- Prostate cancer
Prostate cancer affects the prostate gland, the gland that produces some of the fluid in semen and plays a role in urine control in men.
The prostate gland is located below the bladder and in front of the rectum.
Regular testing is crucial as the cancer needs to be diagnosed before metastasis.
Fast facts on prostate cancer:
• The prostate gland is part of the male reproductive system.
• Prostate cancer is the most common cancer in men.
• It is treatable if diagnosed early, before it spreads.
• If symptoms appear, they include problems with urination.
• Regular screening Is the best way to detect it in good time.
Prostate cancer is the most common cancer affecting men.
There are usually no symptoms during the early stages of prostate cancer. However, if symptoms do appear, they usually involve one or more of the following:
• frequent urges to urinate, including at night
• difficulty commencing and maintaining urination
• blood in the urine
• painful urination and, less commonly, ejaculation
• difficulty achieving or maintaining an erection may be difficult
Advanced prostate cancer can involve the following symptoms:
• bone pain, often in the spine, femur, pelvis, or ribs
• bone fractures
Prostatitis is inflammation of the prostate gland. The inflammation can be due to an infection as well as other various causes.
Prostatitis can be an acute illness or a chronic condition, The NIH consensus definition and classification of prostatitis is:
Acute bacterial prostatitis: Caused by a bacterial infection and it typically starts suddenly and may include flu-like symptoms. It is the least common of the four types of prostatitis.
Chronic bacterial prostatitis: Described by recurrent bacterial infections of the prostate gland. Between attacks, the symptoms might be minor or the patient may even be symptom free, however it can be difficult to treat successfully.
Chronic prostatitis/chronic pelvic pain syndrome: Most cases of prostatitis fall into this category; however, it is the least understood. Chronic prostatitis/chronic pelvic pain syndrome can be described as inflammatory or noninflammatory, depending upon the presence or absence of infection-fighting cells in the urine, semen, and prostatic fluid. Often no specific cause can be identified. The symptoms can come and go or remain chronically.
Asymptomatic inflammatory prostatitis: This condition is often diagnosed incidentally during the work-up for infertility or prostate cancer. Individuals with this form of prostatitis will not complain of symptoms or discomfort, but they will have the presence of infection-fighting cells present in semen/prostatic fluid.
Urethritis is inflammation of the urethra. That's the tube that carries urine from the bladder to outside the body.
Pain with urination is the main symptom of urethritis. Urethritis is commonly due to infection by bacteria. It can typically be cured with antibiotics.
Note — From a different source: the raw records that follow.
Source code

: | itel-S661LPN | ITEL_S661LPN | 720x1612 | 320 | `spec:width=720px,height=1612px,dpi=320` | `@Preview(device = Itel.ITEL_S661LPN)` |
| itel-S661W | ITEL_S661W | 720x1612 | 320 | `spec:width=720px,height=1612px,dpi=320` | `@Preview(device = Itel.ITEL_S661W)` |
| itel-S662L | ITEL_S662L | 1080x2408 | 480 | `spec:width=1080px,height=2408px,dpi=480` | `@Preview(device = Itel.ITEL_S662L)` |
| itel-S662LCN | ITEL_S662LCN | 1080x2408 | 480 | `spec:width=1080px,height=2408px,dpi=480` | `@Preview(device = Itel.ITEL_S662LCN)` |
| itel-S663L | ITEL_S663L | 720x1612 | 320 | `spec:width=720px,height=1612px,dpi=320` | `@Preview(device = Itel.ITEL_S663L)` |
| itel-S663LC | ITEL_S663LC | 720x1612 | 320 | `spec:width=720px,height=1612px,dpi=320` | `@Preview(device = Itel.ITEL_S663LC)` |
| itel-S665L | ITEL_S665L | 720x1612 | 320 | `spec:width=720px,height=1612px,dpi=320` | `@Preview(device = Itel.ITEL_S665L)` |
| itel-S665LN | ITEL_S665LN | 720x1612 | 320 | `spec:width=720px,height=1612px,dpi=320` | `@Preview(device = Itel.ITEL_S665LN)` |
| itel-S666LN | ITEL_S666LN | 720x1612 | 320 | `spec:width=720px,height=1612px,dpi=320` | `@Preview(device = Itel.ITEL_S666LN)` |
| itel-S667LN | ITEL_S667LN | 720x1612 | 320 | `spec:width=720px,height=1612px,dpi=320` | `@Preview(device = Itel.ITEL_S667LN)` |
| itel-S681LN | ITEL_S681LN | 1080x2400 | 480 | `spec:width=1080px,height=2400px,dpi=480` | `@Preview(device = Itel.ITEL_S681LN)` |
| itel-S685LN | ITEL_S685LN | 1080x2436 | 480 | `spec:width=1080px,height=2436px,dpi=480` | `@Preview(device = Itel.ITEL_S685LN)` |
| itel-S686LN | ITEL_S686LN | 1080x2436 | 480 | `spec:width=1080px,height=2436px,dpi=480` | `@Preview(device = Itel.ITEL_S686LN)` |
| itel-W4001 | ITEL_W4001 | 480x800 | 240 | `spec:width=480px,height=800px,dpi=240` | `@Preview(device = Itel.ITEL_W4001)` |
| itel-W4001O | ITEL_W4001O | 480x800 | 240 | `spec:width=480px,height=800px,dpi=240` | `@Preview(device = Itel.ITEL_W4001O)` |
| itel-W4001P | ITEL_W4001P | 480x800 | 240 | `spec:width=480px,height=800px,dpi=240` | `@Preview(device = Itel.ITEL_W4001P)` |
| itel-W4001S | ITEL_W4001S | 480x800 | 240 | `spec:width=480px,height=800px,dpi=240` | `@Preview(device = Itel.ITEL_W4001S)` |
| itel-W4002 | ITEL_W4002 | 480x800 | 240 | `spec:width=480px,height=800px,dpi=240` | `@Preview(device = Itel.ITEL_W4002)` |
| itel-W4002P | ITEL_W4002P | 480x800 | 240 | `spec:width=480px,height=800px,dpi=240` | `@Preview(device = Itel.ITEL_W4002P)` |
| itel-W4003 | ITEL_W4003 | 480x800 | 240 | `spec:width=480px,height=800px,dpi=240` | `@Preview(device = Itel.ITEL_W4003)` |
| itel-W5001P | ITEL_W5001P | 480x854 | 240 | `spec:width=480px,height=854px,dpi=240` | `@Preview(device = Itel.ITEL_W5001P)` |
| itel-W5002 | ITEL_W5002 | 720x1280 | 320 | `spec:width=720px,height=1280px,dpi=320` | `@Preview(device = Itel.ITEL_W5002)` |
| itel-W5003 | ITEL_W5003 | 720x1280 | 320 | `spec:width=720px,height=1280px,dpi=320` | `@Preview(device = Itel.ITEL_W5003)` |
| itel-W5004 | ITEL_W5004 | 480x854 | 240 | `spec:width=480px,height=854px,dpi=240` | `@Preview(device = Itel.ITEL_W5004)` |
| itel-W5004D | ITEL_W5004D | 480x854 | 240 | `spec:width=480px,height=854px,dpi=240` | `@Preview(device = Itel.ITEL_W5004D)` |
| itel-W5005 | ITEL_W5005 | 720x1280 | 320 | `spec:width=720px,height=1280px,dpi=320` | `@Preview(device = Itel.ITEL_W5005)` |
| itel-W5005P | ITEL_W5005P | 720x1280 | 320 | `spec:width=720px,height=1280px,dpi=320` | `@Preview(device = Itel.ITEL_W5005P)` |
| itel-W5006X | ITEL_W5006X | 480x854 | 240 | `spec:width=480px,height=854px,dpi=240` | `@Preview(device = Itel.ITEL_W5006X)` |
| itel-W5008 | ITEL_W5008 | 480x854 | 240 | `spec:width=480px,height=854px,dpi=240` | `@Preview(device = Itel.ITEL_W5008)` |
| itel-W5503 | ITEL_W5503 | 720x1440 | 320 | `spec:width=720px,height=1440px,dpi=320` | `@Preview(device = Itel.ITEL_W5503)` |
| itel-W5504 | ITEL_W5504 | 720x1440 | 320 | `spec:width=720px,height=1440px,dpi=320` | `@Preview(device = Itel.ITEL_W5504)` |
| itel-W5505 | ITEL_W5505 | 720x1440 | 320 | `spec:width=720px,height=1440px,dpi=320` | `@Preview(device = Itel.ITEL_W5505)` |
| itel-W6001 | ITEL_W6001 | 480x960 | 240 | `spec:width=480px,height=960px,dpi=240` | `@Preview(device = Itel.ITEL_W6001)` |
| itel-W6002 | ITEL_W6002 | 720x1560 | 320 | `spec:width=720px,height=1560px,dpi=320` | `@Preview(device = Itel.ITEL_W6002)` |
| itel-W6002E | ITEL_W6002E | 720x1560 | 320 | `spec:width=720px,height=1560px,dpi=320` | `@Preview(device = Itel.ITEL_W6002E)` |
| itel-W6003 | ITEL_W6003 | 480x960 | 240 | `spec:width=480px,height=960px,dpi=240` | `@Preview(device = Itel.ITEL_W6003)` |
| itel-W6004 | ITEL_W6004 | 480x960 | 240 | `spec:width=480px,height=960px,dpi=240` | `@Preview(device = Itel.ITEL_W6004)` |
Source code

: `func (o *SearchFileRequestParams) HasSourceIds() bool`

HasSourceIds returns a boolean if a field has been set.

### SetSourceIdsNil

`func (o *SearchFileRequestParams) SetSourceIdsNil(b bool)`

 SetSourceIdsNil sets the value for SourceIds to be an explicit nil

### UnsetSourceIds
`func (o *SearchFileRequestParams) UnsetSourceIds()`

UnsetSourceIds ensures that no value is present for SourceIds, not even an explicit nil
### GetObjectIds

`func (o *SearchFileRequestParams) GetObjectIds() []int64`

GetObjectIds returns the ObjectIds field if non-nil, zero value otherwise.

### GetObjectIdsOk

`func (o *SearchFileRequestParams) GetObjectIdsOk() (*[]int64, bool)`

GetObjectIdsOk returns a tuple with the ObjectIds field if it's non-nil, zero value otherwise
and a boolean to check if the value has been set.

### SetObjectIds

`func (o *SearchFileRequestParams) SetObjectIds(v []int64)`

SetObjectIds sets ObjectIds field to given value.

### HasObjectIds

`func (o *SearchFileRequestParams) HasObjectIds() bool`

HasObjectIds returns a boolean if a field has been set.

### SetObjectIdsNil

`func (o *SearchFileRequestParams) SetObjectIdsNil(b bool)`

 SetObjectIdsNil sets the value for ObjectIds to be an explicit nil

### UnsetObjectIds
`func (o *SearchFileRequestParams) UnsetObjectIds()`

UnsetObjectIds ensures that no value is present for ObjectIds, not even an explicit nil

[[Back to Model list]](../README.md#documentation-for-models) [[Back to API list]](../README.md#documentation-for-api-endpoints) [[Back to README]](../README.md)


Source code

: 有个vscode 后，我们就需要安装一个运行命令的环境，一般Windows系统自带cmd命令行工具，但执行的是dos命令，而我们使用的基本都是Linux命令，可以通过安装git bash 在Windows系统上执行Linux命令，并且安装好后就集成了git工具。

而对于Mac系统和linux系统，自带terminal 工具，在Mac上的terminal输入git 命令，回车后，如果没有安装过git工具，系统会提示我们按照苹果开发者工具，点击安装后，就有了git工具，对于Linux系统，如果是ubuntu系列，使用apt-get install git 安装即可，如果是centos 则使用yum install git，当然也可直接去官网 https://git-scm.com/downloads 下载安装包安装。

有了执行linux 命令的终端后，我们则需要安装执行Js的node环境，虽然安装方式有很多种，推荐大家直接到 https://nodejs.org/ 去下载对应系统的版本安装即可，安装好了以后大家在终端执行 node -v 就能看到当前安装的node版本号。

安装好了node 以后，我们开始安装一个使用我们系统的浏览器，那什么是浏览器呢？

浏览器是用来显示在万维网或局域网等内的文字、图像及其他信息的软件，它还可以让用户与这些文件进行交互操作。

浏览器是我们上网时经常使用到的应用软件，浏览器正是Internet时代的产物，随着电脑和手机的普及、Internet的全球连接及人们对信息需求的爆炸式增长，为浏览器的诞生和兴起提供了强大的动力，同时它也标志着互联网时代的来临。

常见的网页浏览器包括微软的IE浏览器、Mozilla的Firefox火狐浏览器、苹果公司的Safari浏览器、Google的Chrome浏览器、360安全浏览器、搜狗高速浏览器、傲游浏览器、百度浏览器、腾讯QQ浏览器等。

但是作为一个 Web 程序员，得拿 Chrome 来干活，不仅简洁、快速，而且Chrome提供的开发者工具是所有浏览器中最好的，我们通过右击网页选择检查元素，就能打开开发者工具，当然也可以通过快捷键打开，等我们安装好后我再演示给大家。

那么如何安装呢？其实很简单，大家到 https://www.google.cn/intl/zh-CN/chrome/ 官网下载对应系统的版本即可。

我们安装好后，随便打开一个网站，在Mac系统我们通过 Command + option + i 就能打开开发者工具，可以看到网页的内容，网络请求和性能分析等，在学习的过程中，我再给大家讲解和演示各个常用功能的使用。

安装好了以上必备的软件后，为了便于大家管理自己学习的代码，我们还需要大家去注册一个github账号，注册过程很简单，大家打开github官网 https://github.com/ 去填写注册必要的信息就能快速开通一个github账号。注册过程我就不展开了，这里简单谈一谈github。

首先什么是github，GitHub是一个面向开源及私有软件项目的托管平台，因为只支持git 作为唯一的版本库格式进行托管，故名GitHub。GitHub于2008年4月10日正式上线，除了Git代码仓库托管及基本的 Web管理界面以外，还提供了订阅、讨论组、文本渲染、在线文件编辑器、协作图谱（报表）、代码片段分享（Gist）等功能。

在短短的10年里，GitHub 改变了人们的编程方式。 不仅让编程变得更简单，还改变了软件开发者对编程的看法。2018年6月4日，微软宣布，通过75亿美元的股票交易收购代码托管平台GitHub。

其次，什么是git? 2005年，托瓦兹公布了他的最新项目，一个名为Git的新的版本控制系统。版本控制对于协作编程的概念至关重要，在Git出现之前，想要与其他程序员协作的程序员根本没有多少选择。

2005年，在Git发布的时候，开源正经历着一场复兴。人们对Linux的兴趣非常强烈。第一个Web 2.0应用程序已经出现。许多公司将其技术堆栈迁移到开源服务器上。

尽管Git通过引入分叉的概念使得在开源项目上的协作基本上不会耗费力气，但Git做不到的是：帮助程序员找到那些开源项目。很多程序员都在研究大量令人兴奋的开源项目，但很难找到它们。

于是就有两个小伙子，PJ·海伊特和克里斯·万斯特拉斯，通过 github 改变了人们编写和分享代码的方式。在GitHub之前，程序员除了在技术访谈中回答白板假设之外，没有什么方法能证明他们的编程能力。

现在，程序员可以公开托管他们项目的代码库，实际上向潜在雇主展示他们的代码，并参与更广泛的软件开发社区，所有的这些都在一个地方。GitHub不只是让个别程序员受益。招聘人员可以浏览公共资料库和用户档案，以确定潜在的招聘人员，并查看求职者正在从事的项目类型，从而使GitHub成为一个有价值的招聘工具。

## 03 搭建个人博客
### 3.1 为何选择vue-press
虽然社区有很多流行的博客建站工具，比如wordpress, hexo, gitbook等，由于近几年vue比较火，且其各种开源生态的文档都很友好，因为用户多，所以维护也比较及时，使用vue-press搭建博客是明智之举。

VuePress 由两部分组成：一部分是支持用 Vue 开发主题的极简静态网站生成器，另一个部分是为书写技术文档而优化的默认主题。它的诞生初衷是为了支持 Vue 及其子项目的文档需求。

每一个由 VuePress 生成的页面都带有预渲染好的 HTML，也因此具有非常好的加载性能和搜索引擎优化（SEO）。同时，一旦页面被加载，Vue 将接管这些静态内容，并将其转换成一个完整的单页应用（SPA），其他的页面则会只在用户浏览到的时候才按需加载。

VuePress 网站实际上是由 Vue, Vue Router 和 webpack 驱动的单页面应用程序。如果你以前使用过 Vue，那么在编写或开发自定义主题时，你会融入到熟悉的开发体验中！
Most episodes of urethritis are caused by infection by bacteria that enter the urethra from the skin around the urethra's opening. Bacteria that commonly cause urethritis include:
• E. coli and other bacteria present in stool;
• Gonococcus, which is sexually transmitted and causes gonorrhea;
• Chlamydia trachomatis, which is sexually transmitted and causes chlamydia;
The herpes simplex virus (HSV-1 and HSV-2) can also cause urethritis. Trichomonas is another cause of urethritis. It is a single-celled organism that is sexually transmitted.
Sexually transmitted infections like gonorrhea and chlamydia are usually confined to the urethra. But they may extend into women's reproductive organs, causing pelvic inflammatory disease (PID).
In men, gonorrhea and chlamydia sometimes cause epididymitis, an infection of the epididymis, a tube on the outside of the testes. Both PID and epididymitis can lead to infertility.